- Opening Delimiter -

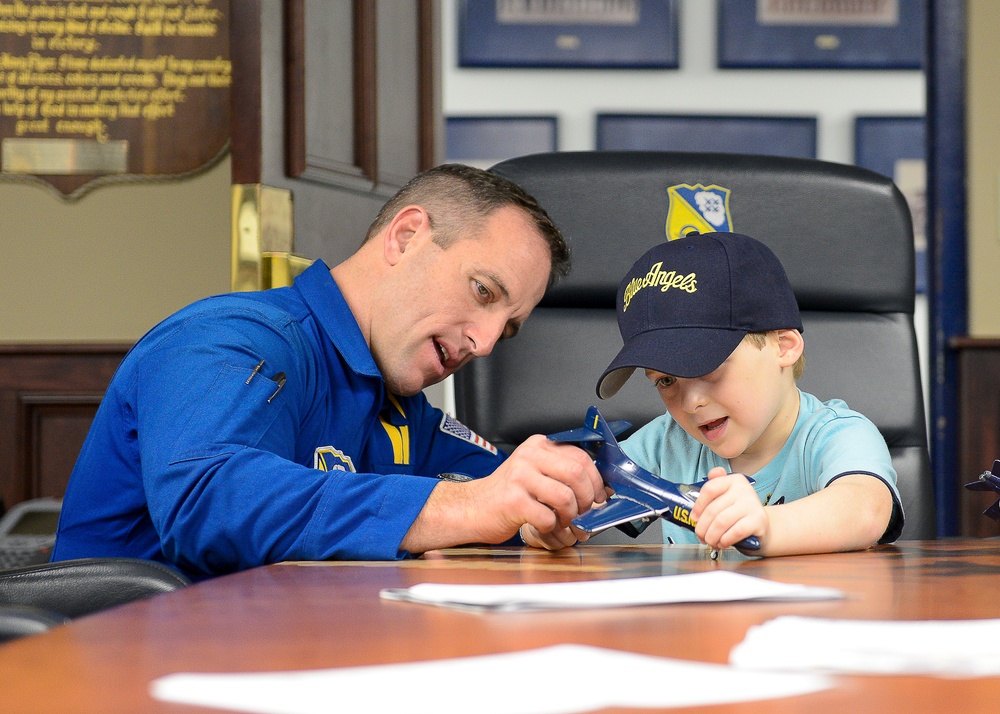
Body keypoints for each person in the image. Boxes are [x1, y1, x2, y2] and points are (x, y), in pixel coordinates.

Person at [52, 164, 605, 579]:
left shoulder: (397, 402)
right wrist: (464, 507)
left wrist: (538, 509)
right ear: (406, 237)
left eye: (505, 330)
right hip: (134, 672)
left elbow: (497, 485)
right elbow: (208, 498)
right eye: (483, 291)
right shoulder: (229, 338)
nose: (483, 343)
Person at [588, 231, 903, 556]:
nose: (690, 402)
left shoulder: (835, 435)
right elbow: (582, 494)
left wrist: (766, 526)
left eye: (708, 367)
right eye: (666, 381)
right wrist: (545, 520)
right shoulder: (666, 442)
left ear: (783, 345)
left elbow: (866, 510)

- Closing Delimiter -
- Opening Delimiter -

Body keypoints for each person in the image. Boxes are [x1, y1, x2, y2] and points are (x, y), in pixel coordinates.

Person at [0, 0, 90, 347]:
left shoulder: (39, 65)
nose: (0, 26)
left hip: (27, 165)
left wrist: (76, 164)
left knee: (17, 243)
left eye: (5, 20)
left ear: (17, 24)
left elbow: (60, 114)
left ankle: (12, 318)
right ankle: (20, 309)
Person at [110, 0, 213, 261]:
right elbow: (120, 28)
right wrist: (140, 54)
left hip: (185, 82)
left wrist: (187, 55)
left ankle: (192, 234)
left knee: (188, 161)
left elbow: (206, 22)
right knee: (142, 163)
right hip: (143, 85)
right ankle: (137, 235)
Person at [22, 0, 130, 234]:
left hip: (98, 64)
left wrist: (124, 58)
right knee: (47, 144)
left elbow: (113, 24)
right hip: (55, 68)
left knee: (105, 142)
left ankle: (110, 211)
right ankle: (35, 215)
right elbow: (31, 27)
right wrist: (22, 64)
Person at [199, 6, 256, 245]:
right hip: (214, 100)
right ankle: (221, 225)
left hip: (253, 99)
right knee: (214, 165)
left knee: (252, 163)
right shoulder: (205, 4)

- Closing Delimiter -

### PROBLEM DESCRIPTION
Return only the stretch of the material above from the line holding "right knee: (47, 144)" through the line holding "right shoulder: (205, 4)", copied exactly.

### ANSWER TO THIS EXERCISE
right knee: (47, 144)
left elbow: (113, 24)
right hip: (55, 68)
left knee: (105, 142)
left ankle: (110, 211)
right ankle: (35, 215)
right elbow: (31, 27)
right wrist: (22, 64)
Person at [199, 6, 256, 245]:
right hip: (214, 100)
right ankle: (221, 225)
left hip: (253, 99)
right knee: (214, 165)
left knee: (252, 163)
right shoulder: (205, 4)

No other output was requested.